== Given records ==
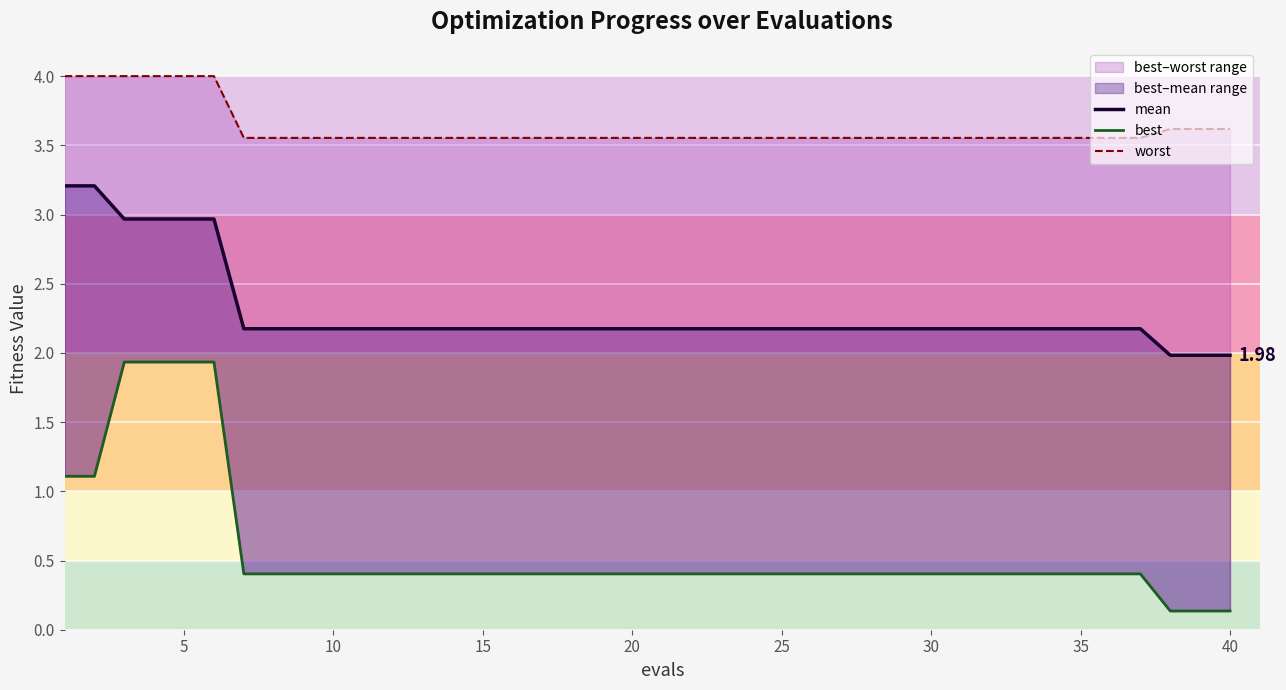

How many lines are shown in the chart?

3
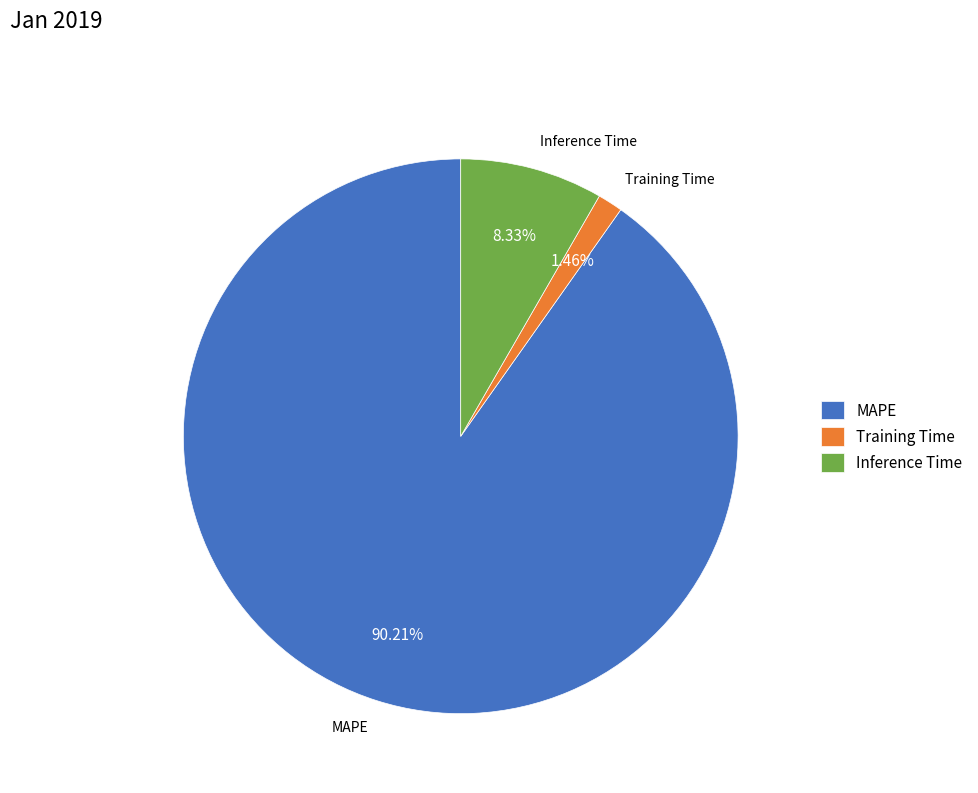

Is there a majority slice in this chart?

Yes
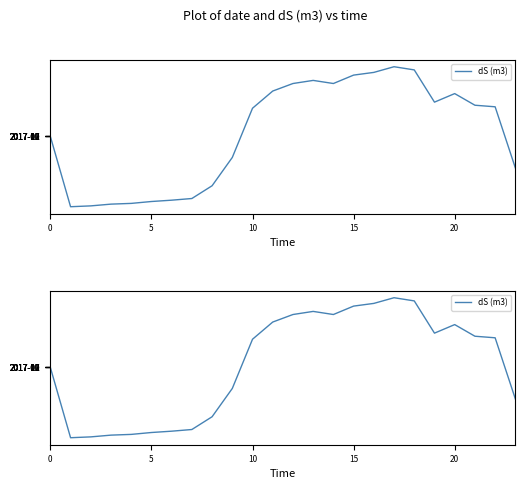

Does the chart display data point markers on the line(s)?

No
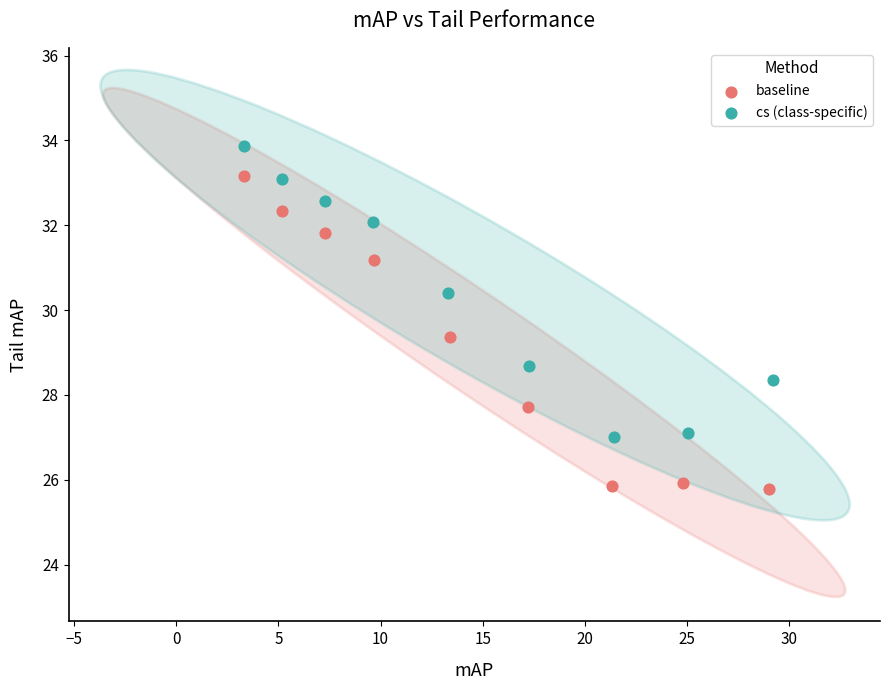

Which series contains the highest Y value?

cs (class-specific)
===
Task details:
Copy out the text of every record above word for word, omitting the pictures.

Response to the exercise:
How many lines are shown in the chart?

3

Is there a majority slice in this chart?

Yes

Does the chart display data point markers on the line(s)?

No

Which series contains the highest Y value?

cs (class-specific)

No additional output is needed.